Comí una cuarta parte de la barra de chocolate. Inspeccioné uno de los colectores de agua de lluvia. Se trataba de un artefacto que parecía un paraguas invertido con una buena bolsa de colección y un tubo de conexión de goma.

Crucé los brazos encima del salvavidas que me rodeaba la cintura, bajé la cabeza y me quedé profundamente dormido.

CAPÍTULO 53

Pasé toda la mañana durmiendo. Me despertó la ansiedad. La avalancha de comida, agua y descanso que recorrían mi sistema debilitado, además de devolverme a la vida, me habían dado las fuerzas necesarias para comprender la gravedad de mi situación. Abrí los ojos para encontrarme con la realidad de Richard Parker. Había un tigre en el bote salvavidas. Apenas podía creerlo y sin embargo, sabía que tenía que hacerlo. Y tenía que salvarme a mí mismo.

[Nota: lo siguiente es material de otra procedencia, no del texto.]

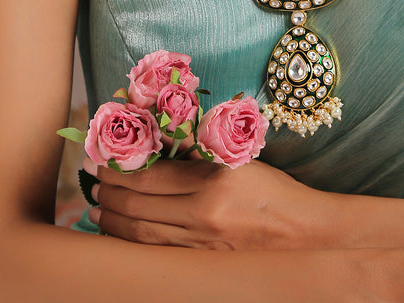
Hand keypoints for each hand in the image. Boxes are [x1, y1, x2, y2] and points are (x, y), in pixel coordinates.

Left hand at [85, 156, 327, 249]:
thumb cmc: (276, 194)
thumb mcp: (240, 161)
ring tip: (97, 210)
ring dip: (113, 221)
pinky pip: (157, 254)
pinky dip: (133, 244)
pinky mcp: (203, 264)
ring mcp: (202, 244)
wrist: (308, 236)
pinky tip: (121, 236)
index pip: (152, 174)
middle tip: (94, 181)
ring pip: (141, 234)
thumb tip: (159, 139)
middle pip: (140, 205)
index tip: (104, 159)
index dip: (122, 167)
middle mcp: (204, 213)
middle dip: (109, 192)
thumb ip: (200, 152)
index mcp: (215, 180)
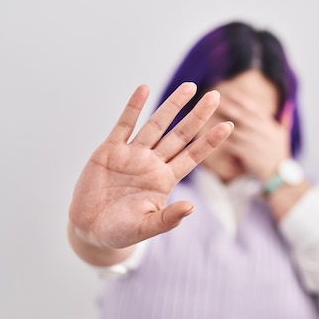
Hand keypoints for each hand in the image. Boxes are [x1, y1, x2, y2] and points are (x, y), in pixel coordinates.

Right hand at [69, 82, 232, 248]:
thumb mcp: (146, 228)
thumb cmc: (121, 231)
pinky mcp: (110, 150)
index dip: (210, 141)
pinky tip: (144, 89)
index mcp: (165, 180)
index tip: (228, 126)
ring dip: (172, 105)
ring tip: (190, 87)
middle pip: (180, 135)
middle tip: (216, 96)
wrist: (90, 229)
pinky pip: (124, 124)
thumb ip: (168, 218)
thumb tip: (191, 208)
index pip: (193, 156)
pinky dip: (134, 107)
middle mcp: (152, 163)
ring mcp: (132, 154)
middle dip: (198, 116)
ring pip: (156, 125)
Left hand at [216, 90, 292, 181]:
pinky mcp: (246, 154)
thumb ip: (284, 119)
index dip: (241, 99)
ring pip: (234, 130)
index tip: (229, 91)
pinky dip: (221, 140)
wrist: (278, 174)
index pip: (254, 108)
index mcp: (269, 124)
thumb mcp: (284, 134)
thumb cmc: (279, 154)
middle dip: (228, 105)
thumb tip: (288, 105)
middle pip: (242, 116)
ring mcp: (253, 143)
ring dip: (220, 122)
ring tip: (207, 115)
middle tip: (214, 97)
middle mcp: (261, 131)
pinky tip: (209, 135)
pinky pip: (231, 145)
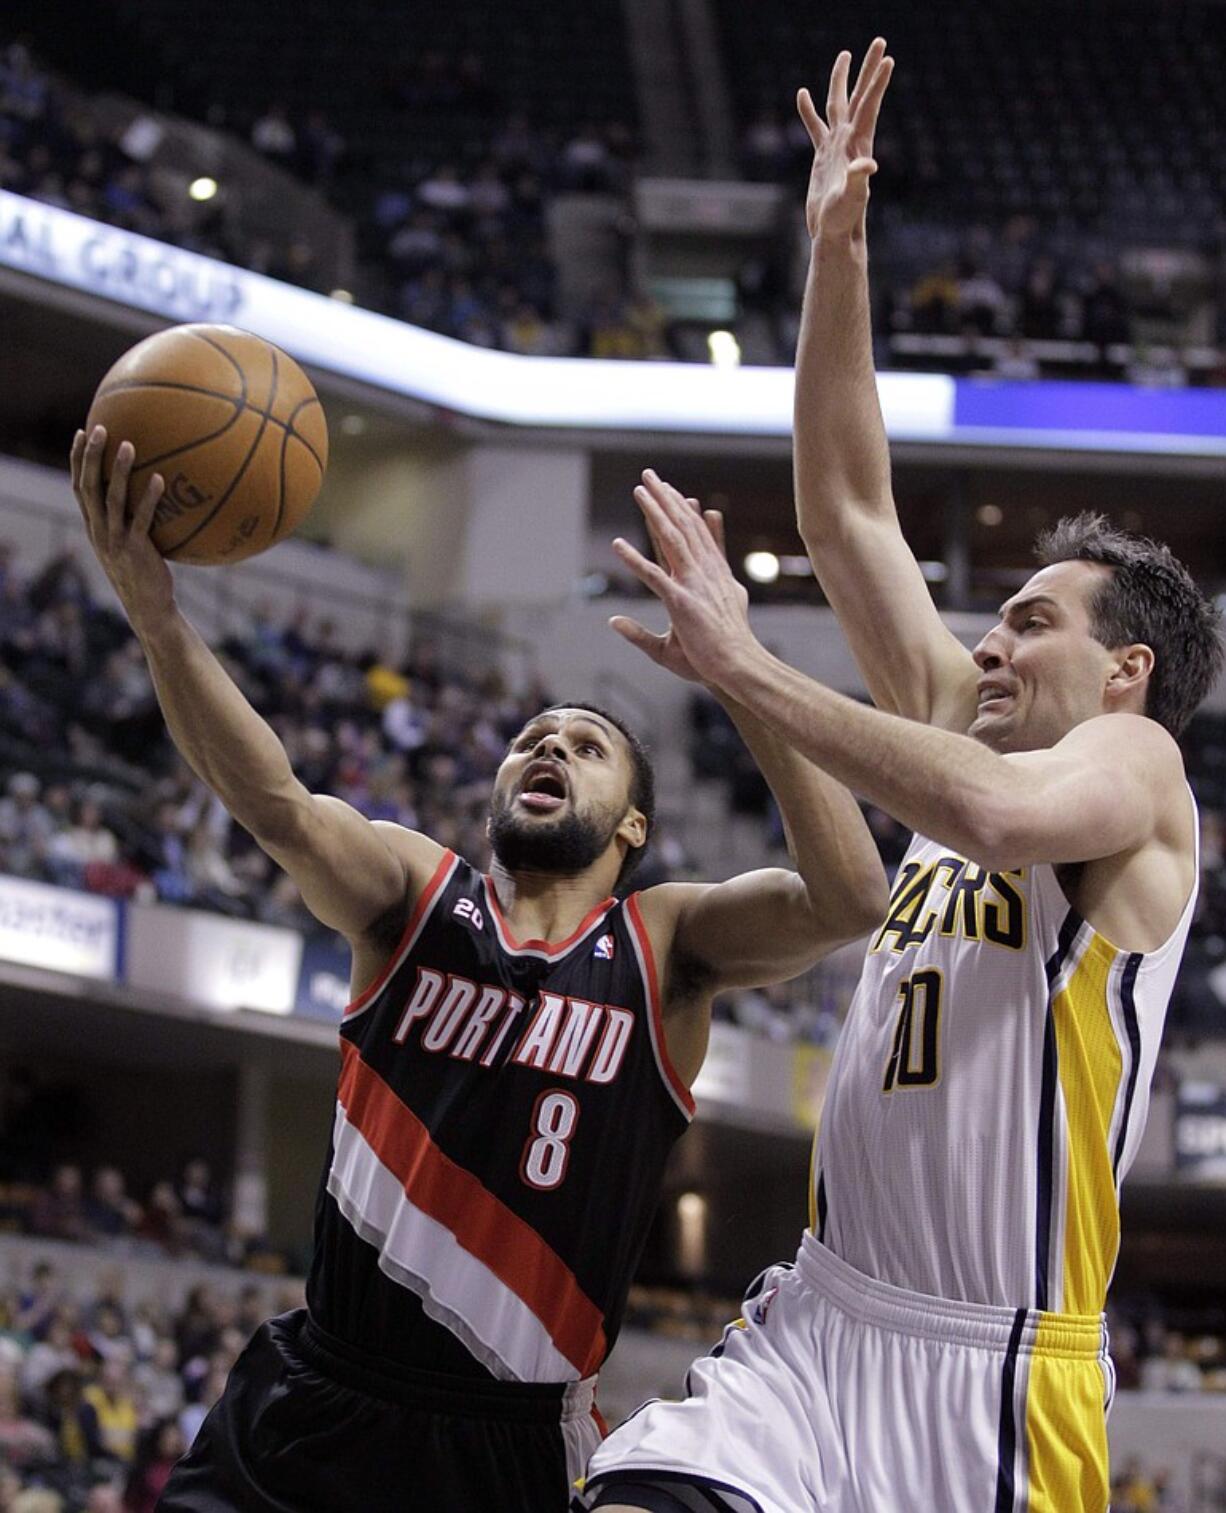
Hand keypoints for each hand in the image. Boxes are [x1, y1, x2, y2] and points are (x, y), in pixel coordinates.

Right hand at [70, 425, 172, 635]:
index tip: (82, 432)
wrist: (148, 608)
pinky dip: (148, 498)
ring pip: (111, 499)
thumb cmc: (144, 573)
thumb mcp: (131, 544)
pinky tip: (159, 479)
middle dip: (91, 456)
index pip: (79, 487)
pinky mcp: (134, 550)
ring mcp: (114, 540)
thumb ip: (132, 520)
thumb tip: (154, 489)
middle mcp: (98, 530)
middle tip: (99, 428)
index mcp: (94, 526)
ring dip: (119, 470)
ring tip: (128, 444)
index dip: (78, 460)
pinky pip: (141, 519)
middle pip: (88, 486)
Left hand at [611, 470, 760, 689]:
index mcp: (709, 577)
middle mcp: (702, 574)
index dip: (682, 512)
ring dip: (653, 514)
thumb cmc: (715, 655)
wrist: (737, 667)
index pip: (694, 537)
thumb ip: (647, 626)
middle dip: (665, 500)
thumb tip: (614, 620)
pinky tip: (617, 546)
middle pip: (681, 528)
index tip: (673, 491)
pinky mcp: (680, 602)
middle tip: (650, 476)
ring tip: (639, 491)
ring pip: (669, 541)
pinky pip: (652, 576)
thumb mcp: (682, 635)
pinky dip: (634, 560)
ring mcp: (692, 585)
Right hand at [798, 38, 893, 242]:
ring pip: (837, 105)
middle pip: (858, 96)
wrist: (833, 234)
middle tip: (879, 40)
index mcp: (857, 145)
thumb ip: (858, 181)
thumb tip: (868, 165)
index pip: (868, 106)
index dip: (876, 83)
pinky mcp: (823, 157)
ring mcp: (836, 147)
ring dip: (840, 80)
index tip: (887, 58)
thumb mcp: (850, 200)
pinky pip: (815, 126)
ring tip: (843, 54)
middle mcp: (849, 141)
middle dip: (867, 69)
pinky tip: (801, 94)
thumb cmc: (843, 220)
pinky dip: (808, 110)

Sopesé la posibilidad de arrojarme al agua y empezar a nadar, pero mi cuerpo se negaba a moverse. Estaba a cientos de kilómetros de la costa, para no decir miles. No iba a poder nadar tantos kilómetros, aun provisto de un salvavidas. ¿Qué iba comer? ¿Qué iba a beber? ¿Cómo iba a protegerme de los tiburones? ¿Cómo iba a entrar en calor? ¿Cómo iba a saber en qué dirección debía nadar? Sin la más mínima sombra de duda, si dejaba el bote salvavidas, me esperaba una muerte segura. Pero si me quedaba a bordo, ¿qué? Vendría a por mí de una forma típicamente felina: con mucho sigilo. Antes de que pudiera reaccionar, me agarraría por la nuca o el cuello y me perforaría con sus colmillos. La vida se me apagaría sin poder decir unas últimas palabras. Si no, me mataría a zarpazos, rompiéndome el cuello.

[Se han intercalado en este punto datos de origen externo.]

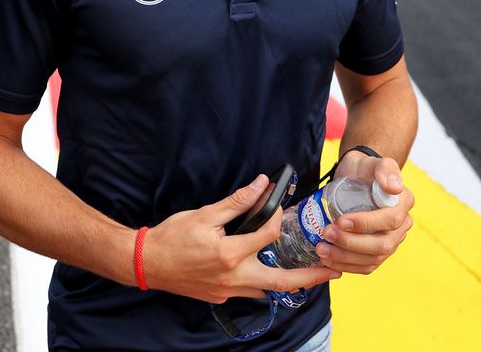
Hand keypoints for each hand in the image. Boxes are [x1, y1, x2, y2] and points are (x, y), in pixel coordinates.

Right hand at [141, 175, 337, 303]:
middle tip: (333, 270)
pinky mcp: (220, 297)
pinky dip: (262, 282)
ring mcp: (226, 291)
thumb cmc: (172, 237)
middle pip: (281, 282)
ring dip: (288, 282)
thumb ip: (236, 202)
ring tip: (309, 274)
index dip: (276, 216)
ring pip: (265, 290)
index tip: (278, 205)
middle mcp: (232, 278)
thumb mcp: (204, 214)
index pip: (266, 235)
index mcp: (228, 254)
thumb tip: (260, 185)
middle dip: (310, 277)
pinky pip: (248, 291)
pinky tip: (268, 271)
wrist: (147, 263)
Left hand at [314, 152, 413, 274]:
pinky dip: (347, 266)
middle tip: (327, 234)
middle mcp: (401, 226)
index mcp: (404, 204)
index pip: (390, 221)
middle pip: (382, 245)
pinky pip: (367, 266)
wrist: (355, 178)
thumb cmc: (363, 169)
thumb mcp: (371, 163)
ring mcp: (391, 241)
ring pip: (373, 259)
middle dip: (352, 244)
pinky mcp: (378, 252)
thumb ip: (385, 168)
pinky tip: (328, 261)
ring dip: (346, 258)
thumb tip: (394, 187)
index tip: (341, 220)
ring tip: (322, 250)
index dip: (366, 224)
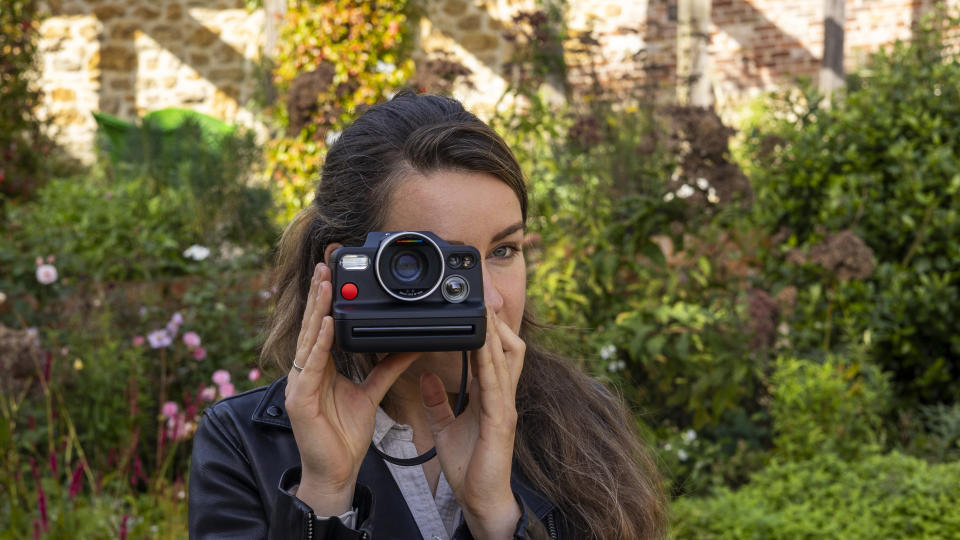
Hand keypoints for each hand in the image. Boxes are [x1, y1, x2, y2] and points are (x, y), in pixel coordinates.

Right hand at [285, 262, 418, 515]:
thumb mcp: (371, 392)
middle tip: (325, 264)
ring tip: (324, 284)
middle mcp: (305, 371)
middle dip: (318, 294)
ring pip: (308, 340)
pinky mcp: (299, 400)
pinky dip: (318, 344)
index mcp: (319, 368)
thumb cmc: (346, 436)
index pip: (321, 326)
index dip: (325, 300)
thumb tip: (410, 344)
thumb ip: (388, 368)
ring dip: (316, 310)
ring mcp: (298, 385)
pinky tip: (324, 325)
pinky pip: (310, 367)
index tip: (332, 273)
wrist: (337, 472)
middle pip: (311, 326)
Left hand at [420, 310, 524, 538]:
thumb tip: (425, 377)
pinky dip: (488, 362)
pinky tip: (480, 347)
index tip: (472, 308)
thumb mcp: (445, 427)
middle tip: (481, 301)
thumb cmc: (469, 467)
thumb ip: (437, 402)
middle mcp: (501, 396)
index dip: (487, 329)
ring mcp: (504, 406)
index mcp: (490, 396)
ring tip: (483, 311)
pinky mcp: (500, 420)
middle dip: (498, 323)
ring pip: (507, 359)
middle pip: (510, 347)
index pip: (493, 353)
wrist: (480, 500)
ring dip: (495, 334)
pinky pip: (496, 384)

– Voy a morir-dije con los labios temblorosos.

La muerte inminente ya es bastante terrible de por sí, pero es mucho peor si te sobra tiempo, tiempo en el que se hace patente toda la felicidad que ha sido tuya y toda la felicidad que podría haber sido tuya. Ves todo lo que te estás perdiendo con una nitidez abrumadora. Semejante visión te llena de una tristeza opresiva que no se puede equiparar con un coche que está a punto de atropellarte o el saber que el agua que te rodea va a ahogarte. Es una sensación realmente insufrible. Las palabras «padre», «madre», «Ravi», «India» y «Winnipeg» me rondaban como un dolor punzante.

Estaba a punto de rendirme. De hecho, me habría rendido si no fuera por una voz en mi interior que me decía: «No moriré. Me niego. Superaré esta pesadilla. Sobreviviré, cueste lo que me cueste. Hasta ahora lo he conseguido, de milagro. Ahora convertiré el milagro en rutina. Lo increíble será mi pan de cada día. Haré el trabajo que haga falta, por muy duro que sea. Sí, porque siempre que Dios esté a mi lado, no moriré. Amén».

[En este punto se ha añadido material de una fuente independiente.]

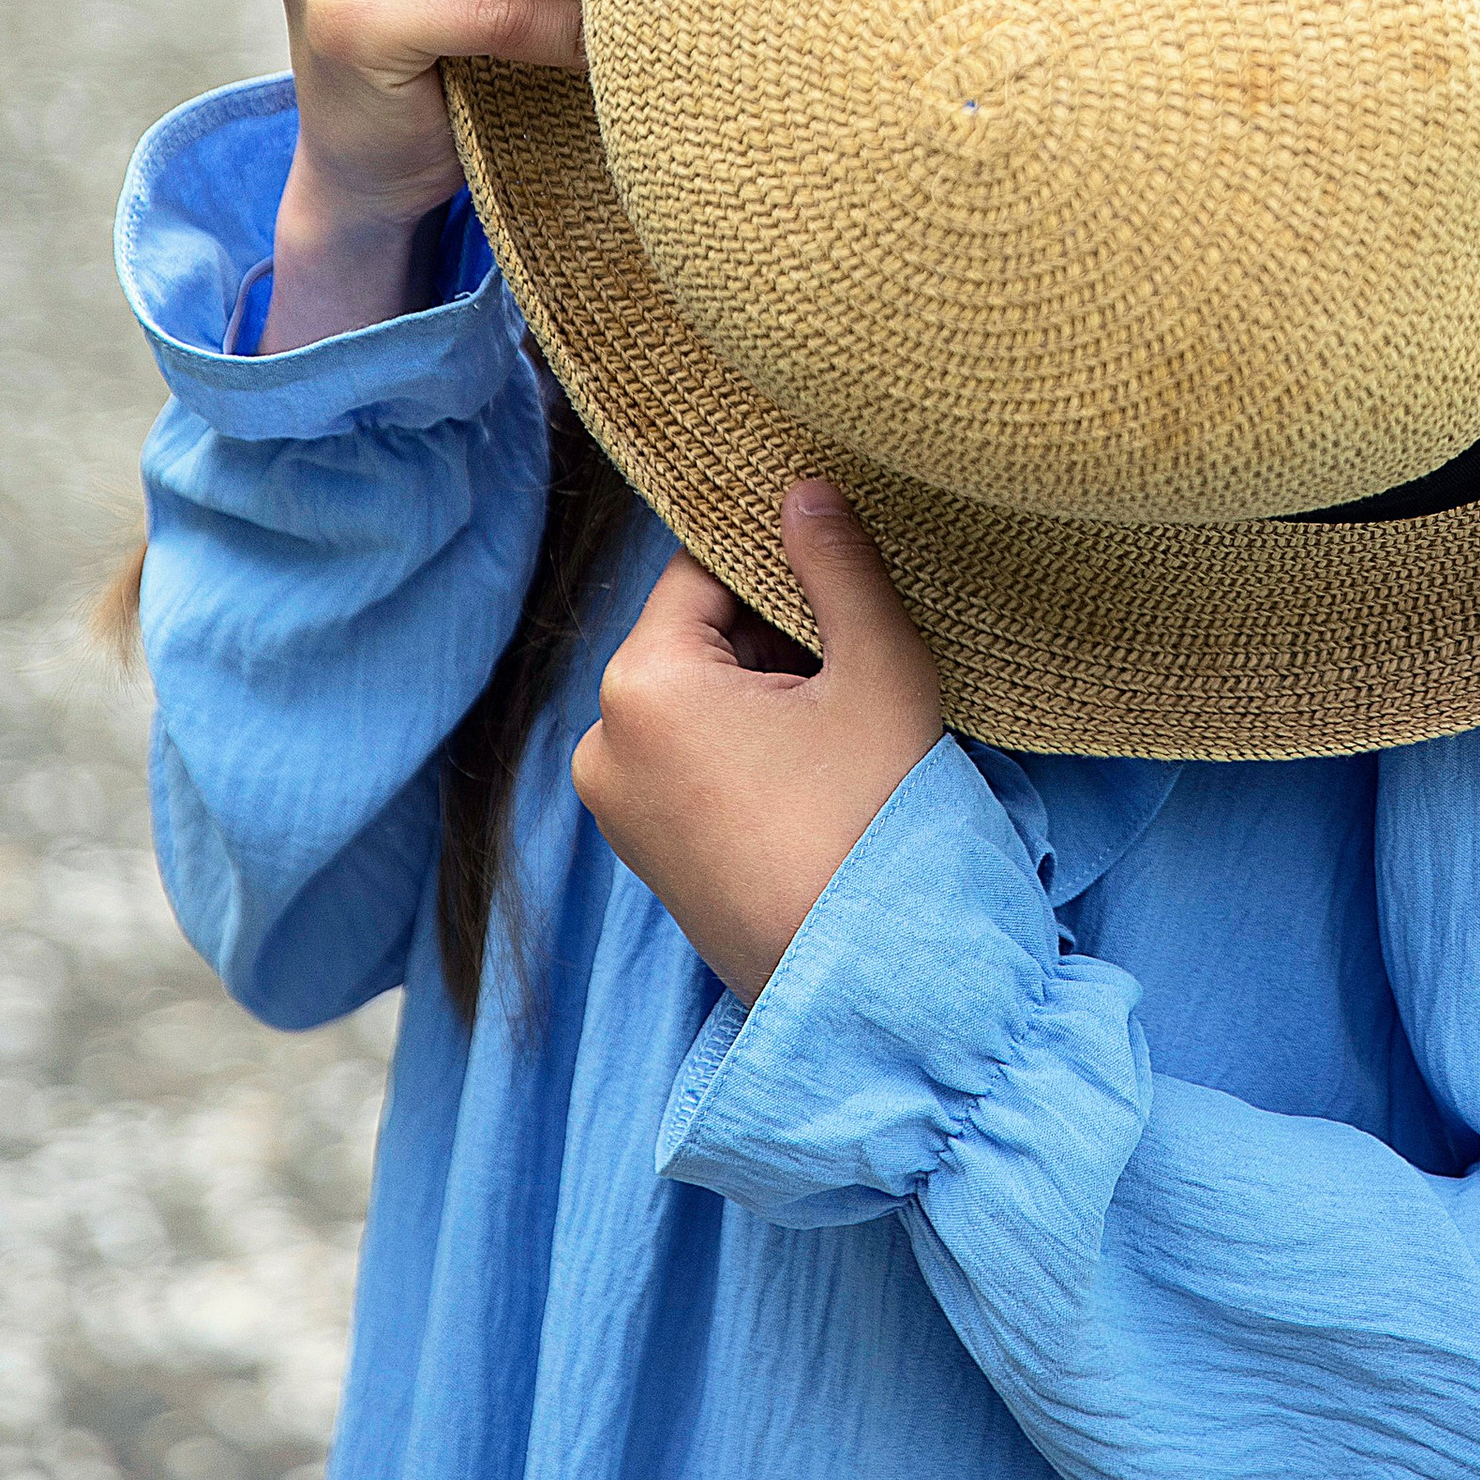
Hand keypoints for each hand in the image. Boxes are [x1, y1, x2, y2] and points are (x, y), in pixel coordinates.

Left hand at [571, 484, 946, 1001]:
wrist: (870, 992)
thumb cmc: (873, 822)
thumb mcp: (877, 670)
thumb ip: (839, 565)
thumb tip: (805, 487)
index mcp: (641, 684)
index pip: (705, 569)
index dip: (781, 562)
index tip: (845, 577)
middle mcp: (603, 741)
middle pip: (700, 634)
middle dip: (778, 634)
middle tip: (857, 662)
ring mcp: (617, 806)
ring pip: (700, 696)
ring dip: (768, 690)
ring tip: (843, 724)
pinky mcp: (646, 852)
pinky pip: (692, 757)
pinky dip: (749, 744)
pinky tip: (818, 771)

Adopté una expresión adusta y resuelta. Lo digo con toda la modestia del mundo, pero en aquel instante descubrí que tengo una voluntad férrea para vivir. No es algo tan evidente, en mi experiencia. Algunos se rinden con un suspiro de resignación. Otros luchan un poco, y luego pierden esperanzas. Otros, y me incluyo entre ellos, nunca se rinden. Luchamos y luchamos y luchamos. Luchamos no importa lo que cueste la batalla, las pérdidas, la poca probabilidad de vencer. Luchamos hasta el final. No se trata de coraje. Es algo constitucional, una incapacidad de abandonar. Tal vez sólo se deba a la sandez de ansiar la vida.

Richard Parker se puso a rugir en ese preciso momento, como si hubiera estado esperando un contrincante digno. El pecho se me encogió de miedo.